Tanzu Hub upgrade fails on Kubelet job due to image pull failures caused by insufficient disk capacity
search cancel

Tanzu Hub upgrade fails on Kubelet job due to image pull failures caused by insufficient disk capacity

book

Article ID: 438476

calendar_today

Updated On:

Products

VMware Tanzu Platform - Hub

Issue/Introduction

  • Upgrading Tanzu Hub from 10.3.5 to 10.4, users encounter failures in the Apply Changes operation on Operations Manager.
  • The error reported in Opsman for the apply changes operation occurs on the Kafka VM (this might occur on other VMs also), during the post-start operation.
  • Error reported looks like:

    Error: Action Failed get_task: Task ########-####-####-####-############ result: 1 of 4 post-start scripts failed. Failed Jobs: kubelet. Successful Jobs: bosh-dns, load-images, load-antrea-images.

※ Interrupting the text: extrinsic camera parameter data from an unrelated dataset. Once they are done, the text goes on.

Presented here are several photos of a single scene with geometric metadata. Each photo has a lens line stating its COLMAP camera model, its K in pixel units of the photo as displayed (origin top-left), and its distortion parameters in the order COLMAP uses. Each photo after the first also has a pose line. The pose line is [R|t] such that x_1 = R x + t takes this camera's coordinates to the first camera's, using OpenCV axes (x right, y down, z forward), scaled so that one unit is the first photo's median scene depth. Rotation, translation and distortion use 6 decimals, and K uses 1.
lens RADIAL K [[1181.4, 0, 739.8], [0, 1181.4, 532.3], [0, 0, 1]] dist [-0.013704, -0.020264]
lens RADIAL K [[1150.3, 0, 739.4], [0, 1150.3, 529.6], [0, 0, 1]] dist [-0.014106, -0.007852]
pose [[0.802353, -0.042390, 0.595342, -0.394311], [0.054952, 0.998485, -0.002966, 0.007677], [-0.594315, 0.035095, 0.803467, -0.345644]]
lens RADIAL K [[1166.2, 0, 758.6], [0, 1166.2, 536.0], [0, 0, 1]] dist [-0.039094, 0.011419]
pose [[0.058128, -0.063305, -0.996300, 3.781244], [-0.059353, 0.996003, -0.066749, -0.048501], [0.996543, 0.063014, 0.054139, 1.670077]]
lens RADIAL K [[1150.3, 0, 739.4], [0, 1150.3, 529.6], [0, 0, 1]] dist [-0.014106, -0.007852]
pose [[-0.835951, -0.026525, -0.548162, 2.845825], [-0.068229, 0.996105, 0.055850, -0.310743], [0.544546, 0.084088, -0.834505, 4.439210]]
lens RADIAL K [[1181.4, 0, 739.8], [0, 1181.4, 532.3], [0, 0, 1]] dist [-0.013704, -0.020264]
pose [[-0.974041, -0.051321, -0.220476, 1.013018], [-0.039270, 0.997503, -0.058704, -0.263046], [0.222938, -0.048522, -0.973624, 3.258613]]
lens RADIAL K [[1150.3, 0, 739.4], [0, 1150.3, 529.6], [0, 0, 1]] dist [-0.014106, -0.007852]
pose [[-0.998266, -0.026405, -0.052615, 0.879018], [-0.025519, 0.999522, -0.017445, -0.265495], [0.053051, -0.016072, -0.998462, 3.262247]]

  • From an SSH into the Tanzu Hub Registry VM, running kubectl get pods -A | grep -v Running you will see the coredns and metrics-server pods in the kube-system namespace in ImagePullBackOff status.
  • Running a kubectl get events -n kube-system will show events related to the kubelet component noting "invalid capacity 0 on image filesystem" with reason "InvalidDiskCapacity

 

Environment

This was observed in Tanzu Hub upgrades from 10.3.5 to 10.4, however, it is not version dependent.

Cause

In large environments, the image filesystem may not be sufficient and may require an increase on certain VMs. The Kafka VMs were the ones limited in disk space in the issue reported above. The image filesystem is stored on the Persistent Disk.

Resolution

In the Opsman GUI, under the Tanzu Hub tile -> Resource Config, increase the Persistent Disk size for the problem VM, then Apply Changes. This should allow the upgrade to complete.